_Activity:_
When the line with "micrograph of benign" is found, repeat it and all lines that follow it exactly, stopping at the end of the listing.

### Entries supplied ###

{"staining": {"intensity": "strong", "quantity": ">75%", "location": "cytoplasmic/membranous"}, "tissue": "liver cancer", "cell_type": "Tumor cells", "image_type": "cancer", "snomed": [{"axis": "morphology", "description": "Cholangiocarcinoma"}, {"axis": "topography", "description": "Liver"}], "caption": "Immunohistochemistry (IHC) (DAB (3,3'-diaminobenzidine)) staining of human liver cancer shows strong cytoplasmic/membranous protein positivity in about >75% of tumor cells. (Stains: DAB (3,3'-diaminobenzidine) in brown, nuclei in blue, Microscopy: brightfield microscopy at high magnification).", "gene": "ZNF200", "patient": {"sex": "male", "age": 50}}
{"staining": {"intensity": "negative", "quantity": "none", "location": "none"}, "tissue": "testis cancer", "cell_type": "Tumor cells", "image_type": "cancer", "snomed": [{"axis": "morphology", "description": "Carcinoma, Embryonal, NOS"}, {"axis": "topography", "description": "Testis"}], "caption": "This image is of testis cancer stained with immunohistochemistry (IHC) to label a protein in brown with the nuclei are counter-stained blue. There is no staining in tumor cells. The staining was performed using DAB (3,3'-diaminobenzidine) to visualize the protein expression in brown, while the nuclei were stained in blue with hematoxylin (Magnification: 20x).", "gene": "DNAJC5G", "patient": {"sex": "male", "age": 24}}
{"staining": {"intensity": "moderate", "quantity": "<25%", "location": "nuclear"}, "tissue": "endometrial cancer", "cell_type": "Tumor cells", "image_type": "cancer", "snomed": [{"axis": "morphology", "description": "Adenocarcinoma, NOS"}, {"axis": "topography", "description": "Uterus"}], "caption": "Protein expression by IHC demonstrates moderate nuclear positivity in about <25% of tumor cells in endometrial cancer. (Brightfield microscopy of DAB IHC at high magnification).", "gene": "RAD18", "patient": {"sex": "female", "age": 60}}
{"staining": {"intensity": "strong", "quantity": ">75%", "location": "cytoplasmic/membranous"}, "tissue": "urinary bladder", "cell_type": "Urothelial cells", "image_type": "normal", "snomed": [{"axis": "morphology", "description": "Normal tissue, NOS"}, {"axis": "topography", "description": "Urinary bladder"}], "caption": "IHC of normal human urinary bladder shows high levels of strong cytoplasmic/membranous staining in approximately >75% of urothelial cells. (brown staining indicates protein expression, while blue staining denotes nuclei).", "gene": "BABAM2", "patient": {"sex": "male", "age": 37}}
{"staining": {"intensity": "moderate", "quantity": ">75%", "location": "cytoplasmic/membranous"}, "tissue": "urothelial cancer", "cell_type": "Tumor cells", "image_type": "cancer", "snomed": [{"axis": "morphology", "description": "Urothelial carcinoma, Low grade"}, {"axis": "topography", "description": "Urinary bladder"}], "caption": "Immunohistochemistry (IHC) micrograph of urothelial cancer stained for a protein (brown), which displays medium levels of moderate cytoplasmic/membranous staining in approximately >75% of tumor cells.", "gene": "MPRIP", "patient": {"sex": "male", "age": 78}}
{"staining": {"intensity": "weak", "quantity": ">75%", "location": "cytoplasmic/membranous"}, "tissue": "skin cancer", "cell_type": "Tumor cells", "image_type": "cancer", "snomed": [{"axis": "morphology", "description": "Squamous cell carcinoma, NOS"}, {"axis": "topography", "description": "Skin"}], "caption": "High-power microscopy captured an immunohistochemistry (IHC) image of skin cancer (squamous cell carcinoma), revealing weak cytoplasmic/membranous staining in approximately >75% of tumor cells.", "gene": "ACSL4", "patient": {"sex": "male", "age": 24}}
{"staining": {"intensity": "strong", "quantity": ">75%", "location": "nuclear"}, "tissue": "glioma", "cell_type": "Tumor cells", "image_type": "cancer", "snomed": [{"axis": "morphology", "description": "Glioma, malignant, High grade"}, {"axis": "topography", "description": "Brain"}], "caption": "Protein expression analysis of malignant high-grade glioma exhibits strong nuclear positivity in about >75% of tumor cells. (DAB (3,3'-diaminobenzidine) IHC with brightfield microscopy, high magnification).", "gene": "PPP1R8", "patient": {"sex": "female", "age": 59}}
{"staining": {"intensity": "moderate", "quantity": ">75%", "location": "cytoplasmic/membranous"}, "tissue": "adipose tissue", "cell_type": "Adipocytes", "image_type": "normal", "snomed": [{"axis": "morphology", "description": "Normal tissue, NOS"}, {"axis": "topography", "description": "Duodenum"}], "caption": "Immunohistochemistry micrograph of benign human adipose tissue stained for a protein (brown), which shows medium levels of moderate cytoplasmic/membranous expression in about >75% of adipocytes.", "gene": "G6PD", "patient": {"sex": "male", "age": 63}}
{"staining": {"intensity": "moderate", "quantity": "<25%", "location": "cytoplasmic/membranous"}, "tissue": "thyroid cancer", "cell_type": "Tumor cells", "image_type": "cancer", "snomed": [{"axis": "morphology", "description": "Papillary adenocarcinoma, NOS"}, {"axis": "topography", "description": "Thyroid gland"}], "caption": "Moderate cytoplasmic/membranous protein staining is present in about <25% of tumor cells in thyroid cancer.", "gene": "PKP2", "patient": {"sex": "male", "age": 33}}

###

_Solved exercise:_
{"staining": {"intensity": "moderate", "quantity": ">75%", "location": "cytoplasmic/membranous"}, "tissue": "adipose tissue", "cell_type": "Adipocytes", "image_type": "normal", "snomed": [{"axis": "morphology", "description": "Normal tissue, NOS"}, {"axis": "topography", "description": "Duodenum"}], "caption": "Immunohistochemistry micrograph of benign human adipose tissue stained for a protein (brown), which shows medium levels of moderate cytoplasmic/membranous expression in about >75% of adipocytes.", "gene": "G6PD", "patient": {"sex": "male", "age": 63}}
{"staining": {"intensity": "moderate", "quantity": "<25%", "location": "cytoplasmic/membranous"}, "tissue": "thyroid cancer", "cell_type": "Tumor cells", "image_type": "cancer", "snomed": [{"axis": "morphology", "description": "Papillary adenocarcinoma, NOS"}, {"axis": "topography", "description": "Thyroid gland"}], "caption": "Moderate cytoplasmic/membranous protein staining is present in about <25% of tumor cells in thyroid cancer.", "gene": "PKP2", "patient": {"sex": "male", "age": 33}}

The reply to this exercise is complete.